--- START DOCUMENT EXTRACT ---

Skip to main content

Overview

Speech synthesizer drivers enable NVDA to produce speech output through various text-to-speech engines. Each driver implements the interface between NVDA and a specific speech synthesis technology (SAPI5, eSpeak, OneCore, etc.).

Driver Architecture

Base Class

All synthesizer drivers inherit from synthDriverHandler.SynthDriver, which provides:
  • Voice and parameter management
  • Speech command processing
  • Audio output coordination
  • Configuration persistence

Core Responsibilities

  1. Speech Output: Convert text and commands to synthesized speech
  2. Voice Management: Enumerate and switch between available voices
  3. Parameter Control: Handle rate, pitch, volume, and other settings
  4. Event Notifications: Signal when speech starts, ends, or reaches bookmarks

Creating a Basic Driver

Minimal Driver Structure

synthDrivers/silence.py
from synthDriverHandler import SynthDriver
from speech.commands import IndexCommand

class SynthDriver(SynthDriver):
    """A dummy synth driver that produces no speech."""
    
    name = "silence"
    description = "No speech"
    
    # Must support at least IndexCommand
    supportedCommands = {IndexCommand}
    supportedNotifications = {}
    
    @classmethod
    def check(cls):
        """Check if driver can be loaded."""
        return True
    
    def speak(self, speechSequence):
        """Process speech sequence (but produce no audio)."""
        pass
    
    def cancel(self):
        """Stop speech immediately."""
        pass

Required Components

name
str
required
Unique identifier for the driver (should match module filename)
description
str
required
Human-readable name shown in NVDA’s speech settings
supportedCommands
set[type]
required
Speech commands the synth supports. Must include IndexCommand
supportedNotifications
set
required
Notifications the synth provides: synthIndexReached, synthDoneSpeaking

Full SAPI5 Implementation

The SAPI5 driver demonstrates a complete, production-quality implementation:

Driver Initialization

import comtypes.client
from comInterfaces.SpeechLib import ISpVoice
from synthDriverHandler import SynthDriver, VoiceInfo, synthIndexReached, synthDoneSpeaking
from collections import OrderedDict
import nvwave
import audioDucking

class SynthDriver(SynthDriver):
    name = "sapi5"

--- END DOCUMENT EXTRACT ---

__SET TASK 1__: Show every line of the listing that contains the string "farthest", matching case exactly.
The synthesizer driver page and the listing that comes after it are unrelated material.

--- START DATA EXTRACT ---

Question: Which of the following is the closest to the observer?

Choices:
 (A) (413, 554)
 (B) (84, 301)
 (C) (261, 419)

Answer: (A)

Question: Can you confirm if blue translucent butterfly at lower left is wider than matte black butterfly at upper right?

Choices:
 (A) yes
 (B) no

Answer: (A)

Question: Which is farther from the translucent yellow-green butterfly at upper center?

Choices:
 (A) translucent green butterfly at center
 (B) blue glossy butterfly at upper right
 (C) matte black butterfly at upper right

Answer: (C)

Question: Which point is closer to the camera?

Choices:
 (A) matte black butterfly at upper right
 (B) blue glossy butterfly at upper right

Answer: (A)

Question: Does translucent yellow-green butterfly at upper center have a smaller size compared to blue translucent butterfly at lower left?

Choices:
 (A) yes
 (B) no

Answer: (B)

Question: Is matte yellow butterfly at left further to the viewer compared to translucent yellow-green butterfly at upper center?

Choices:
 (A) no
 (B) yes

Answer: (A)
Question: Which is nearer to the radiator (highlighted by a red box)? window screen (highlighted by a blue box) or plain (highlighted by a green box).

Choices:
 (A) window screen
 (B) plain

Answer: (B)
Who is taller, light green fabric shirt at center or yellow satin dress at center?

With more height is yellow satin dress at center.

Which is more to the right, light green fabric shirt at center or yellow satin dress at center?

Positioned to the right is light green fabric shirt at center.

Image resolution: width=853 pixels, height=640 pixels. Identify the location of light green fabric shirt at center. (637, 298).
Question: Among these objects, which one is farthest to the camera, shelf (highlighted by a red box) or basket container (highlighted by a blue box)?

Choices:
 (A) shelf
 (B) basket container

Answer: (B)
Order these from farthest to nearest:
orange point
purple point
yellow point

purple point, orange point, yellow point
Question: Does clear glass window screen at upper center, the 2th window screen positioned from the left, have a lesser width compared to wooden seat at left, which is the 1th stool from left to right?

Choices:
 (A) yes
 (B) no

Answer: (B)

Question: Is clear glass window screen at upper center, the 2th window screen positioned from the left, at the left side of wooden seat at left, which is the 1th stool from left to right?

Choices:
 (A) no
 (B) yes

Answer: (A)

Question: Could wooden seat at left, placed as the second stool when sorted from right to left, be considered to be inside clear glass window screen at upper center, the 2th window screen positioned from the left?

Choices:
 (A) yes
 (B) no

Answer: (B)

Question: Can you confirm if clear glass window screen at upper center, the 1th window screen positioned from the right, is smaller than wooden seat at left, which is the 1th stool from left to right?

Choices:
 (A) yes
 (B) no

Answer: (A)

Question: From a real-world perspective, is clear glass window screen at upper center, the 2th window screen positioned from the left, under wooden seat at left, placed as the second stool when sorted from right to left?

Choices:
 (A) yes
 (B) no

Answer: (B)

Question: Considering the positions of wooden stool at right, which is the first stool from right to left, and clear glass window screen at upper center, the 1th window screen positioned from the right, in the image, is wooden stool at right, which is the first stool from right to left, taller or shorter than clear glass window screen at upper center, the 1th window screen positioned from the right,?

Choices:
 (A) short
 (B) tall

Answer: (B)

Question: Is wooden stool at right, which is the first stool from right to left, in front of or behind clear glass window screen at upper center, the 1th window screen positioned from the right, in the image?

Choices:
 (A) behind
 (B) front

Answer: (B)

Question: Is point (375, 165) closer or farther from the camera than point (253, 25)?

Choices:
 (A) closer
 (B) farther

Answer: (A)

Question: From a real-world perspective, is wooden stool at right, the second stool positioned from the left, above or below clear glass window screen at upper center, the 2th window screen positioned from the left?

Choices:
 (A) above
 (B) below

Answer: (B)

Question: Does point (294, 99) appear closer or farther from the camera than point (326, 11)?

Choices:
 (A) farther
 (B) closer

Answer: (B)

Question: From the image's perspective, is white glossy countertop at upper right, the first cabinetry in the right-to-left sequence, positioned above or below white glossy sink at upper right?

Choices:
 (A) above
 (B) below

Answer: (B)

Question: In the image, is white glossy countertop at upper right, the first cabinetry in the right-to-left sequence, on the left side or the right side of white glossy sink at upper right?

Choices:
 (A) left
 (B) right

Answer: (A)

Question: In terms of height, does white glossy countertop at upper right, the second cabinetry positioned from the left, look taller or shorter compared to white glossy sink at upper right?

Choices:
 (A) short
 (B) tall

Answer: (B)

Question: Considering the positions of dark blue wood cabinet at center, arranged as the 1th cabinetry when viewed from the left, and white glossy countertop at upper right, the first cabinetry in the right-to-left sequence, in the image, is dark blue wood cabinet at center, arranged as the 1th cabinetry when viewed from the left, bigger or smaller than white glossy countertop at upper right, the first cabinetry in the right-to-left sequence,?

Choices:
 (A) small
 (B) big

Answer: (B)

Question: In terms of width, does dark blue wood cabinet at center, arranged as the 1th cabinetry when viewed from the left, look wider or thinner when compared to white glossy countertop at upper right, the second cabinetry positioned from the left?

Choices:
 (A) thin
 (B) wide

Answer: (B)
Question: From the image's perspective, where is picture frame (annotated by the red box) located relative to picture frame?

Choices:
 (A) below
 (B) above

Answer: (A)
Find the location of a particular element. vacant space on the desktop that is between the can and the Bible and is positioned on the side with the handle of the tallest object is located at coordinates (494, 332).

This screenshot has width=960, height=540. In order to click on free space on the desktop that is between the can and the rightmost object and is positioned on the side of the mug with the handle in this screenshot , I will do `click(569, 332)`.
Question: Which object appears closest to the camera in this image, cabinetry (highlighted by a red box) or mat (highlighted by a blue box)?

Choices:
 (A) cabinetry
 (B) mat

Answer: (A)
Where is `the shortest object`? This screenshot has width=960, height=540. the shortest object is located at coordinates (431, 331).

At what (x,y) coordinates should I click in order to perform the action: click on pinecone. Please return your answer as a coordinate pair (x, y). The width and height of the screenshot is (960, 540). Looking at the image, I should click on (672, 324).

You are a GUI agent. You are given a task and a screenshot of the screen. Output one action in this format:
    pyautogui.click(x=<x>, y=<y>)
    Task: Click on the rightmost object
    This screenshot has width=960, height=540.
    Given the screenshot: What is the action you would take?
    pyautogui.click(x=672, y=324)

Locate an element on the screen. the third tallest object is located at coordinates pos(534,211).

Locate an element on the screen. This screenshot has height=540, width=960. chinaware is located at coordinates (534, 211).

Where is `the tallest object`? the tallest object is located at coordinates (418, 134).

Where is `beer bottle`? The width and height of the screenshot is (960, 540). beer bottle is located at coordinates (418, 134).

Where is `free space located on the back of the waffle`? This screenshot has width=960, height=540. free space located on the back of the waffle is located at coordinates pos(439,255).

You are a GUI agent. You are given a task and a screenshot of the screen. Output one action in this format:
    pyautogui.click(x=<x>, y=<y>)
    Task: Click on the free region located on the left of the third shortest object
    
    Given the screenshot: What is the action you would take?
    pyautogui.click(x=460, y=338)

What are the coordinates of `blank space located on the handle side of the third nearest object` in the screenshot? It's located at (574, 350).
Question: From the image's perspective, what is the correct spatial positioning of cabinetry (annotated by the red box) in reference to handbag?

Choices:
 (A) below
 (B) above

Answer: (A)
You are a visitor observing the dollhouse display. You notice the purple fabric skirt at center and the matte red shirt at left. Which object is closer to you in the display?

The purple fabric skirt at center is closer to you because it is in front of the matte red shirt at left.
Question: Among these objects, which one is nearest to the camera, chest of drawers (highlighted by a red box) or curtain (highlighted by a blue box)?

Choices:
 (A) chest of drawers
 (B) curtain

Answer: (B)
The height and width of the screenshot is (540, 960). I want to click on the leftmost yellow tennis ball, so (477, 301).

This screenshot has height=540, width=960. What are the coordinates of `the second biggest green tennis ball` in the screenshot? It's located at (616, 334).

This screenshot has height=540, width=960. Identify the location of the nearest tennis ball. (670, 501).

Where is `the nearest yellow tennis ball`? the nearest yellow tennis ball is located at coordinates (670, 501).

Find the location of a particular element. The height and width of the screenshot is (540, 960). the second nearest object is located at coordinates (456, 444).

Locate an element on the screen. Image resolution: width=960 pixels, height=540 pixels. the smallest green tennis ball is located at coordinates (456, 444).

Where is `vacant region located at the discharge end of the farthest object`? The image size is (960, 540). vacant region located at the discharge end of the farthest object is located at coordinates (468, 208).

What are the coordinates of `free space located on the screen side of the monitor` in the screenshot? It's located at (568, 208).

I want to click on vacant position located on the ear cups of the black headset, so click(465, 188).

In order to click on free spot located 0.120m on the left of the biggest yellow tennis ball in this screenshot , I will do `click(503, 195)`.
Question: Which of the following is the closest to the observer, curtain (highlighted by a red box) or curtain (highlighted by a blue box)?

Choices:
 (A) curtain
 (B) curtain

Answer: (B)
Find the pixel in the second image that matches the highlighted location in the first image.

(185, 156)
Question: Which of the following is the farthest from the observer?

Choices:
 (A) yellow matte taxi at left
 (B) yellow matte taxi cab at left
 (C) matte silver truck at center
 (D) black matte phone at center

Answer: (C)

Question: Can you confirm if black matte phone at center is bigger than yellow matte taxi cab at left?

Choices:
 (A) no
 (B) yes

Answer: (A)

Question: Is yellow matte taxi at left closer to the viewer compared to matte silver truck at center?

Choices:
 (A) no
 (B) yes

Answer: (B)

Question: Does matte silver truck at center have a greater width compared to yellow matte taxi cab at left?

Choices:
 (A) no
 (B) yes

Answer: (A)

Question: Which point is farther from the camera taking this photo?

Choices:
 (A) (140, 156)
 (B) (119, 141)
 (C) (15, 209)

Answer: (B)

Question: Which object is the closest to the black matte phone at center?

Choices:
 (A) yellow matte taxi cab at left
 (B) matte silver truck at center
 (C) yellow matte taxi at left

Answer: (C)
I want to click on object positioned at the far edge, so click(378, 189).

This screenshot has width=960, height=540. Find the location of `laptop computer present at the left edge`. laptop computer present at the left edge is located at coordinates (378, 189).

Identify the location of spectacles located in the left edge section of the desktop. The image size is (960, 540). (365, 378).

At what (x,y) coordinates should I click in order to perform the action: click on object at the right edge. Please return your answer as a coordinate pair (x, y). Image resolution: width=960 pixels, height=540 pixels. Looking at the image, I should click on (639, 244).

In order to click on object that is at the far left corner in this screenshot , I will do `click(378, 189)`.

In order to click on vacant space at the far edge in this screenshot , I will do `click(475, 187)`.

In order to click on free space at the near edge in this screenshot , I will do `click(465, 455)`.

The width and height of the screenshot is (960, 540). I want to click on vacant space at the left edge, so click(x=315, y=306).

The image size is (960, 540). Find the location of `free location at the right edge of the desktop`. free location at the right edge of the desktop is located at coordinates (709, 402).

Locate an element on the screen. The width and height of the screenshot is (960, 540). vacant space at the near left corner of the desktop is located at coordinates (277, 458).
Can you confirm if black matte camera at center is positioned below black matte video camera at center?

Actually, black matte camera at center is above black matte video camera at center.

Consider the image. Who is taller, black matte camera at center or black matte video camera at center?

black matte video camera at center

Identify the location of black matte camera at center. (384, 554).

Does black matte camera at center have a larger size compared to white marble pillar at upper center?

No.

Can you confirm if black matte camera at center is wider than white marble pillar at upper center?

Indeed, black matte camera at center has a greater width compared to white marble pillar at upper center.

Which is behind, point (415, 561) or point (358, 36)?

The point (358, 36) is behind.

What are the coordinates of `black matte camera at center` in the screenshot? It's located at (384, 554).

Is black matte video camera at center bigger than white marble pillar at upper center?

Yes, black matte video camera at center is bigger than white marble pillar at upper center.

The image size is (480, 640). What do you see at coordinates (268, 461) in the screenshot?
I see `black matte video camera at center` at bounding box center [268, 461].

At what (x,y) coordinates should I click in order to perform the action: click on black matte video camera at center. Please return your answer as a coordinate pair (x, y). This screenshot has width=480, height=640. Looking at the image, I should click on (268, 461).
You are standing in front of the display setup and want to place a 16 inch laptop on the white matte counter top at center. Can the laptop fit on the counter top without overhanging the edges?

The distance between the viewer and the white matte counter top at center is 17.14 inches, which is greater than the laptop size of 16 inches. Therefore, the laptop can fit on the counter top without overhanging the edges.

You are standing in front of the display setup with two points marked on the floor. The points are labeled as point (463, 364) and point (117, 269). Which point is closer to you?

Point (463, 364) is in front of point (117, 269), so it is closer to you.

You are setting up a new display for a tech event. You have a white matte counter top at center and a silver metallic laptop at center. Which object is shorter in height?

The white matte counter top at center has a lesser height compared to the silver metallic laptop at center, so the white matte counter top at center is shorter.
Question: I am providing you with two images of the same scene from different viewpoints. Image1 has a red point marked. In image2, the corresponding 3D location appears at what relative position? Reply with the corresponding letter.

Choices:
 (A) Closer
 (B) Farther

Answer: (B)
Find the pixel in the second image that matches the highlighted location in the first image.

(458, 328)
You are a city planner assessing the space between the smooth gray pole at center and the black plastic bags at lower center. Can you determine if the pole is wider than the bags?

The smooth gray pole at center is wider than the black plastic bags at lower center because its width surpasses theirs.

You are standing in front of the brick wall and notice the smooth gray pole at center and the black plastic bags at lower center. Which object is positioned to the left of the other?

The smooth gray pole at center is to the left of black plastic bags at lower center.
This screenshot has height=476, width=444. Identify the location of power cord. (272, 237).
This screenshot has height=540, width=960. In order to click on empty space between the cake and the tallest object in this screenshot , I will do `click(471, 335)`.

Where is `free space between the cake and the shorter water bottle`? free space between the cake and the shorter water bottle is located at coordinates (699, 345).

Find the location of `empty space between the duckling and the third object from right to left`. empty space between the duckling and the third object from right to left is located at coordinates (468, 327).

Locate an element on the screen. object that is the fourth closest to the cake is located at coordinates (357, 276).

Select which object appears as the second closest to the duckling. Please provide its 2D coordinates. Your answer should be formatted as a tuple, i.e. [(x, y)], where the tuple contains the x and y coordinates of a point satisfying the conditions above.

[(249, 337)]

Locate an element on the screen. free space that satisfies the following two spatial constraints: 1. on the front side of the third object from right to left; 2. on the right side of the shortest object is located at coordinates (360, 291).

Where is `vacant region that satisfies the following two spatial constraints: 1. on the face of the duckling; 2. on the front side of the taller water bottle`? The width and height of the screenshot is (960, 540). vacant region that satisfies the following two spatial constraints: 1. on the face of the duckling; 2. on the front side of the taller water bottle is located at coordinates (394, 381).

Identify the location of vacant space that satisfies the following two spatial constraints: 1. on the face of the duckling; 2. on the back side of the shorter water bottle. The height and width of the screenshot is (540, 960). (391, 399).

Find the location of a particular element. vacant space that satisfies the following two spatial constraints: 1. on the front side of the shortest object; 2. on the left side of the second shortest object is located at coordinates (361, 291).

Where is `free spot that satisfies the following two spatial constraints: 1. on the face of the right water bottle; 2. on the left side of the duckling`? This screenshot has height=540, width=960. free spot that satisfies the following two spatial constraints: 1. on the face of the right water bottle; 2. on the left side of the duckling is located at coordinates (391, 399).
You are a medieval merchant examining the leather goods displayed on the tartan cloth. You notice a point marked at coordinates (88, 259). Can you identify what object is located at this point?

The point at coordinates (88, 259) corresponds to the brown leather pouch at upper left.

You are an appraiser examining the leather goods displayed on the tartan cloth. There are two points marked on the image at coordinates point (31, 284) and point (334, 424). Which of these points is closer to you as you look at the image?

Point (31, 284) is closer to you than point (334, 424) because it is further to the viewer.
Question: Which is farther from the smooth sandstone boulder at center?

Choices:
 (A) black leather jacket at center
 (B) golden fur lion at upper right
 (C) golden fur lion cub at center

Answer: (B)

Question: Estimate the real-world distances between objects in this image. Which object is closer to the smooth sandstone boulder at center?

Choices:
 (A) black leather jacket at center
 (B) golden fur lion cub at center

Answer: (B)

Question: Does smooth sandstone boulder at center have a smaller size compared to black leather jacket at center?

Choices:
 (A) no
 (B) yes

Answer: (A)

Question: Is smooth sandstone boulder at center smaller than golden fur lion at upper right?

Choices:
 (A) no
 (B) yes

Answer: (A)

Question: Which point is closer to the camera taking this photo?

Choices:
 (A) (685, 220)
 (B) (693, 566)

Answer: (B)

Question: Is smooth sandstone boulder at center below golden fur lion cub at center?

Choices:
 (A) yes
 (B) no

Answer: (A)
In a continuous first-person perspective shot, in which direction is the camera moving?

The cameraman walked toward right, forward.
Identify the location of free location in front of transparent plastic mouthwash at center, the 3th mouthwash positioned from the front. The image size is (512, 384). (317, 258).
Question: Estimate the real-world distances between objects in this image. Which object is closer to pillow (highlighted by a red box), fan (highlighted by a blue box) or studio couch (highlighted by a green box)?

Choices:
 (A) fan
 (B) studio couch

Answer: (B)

--- END DATA EXTRACT ---

__SET TASK 2__: From the synthesizer driver page, repeat the passage from "Speech synthesizer drivers" up to and including "eSpeak, OneCore, etc.).", word for word.

__ANSWER 1__:
Question: Among these objects, which one is farthest to the camera, shelf (highlighted by a red box) or basket container (highlighted by a blue box)?
Order these from farthest to nearest:
Where is `vacant region located at the discharge end of the farthest object`? The image size is (960, 540). vacant region located at the discharge end of the farthest object is located at coordinates (468, 208).
Question: Which of the following is the farthest from the observer?

__ANSWER 2__:
Speech synthesizer drivers enable NVDA to produce speech output through various text-to-speech engines. Each driver implements the interface between NVDA and a specific speech synthesis technology (SAPI5, eSpeak, OneCore, etc.).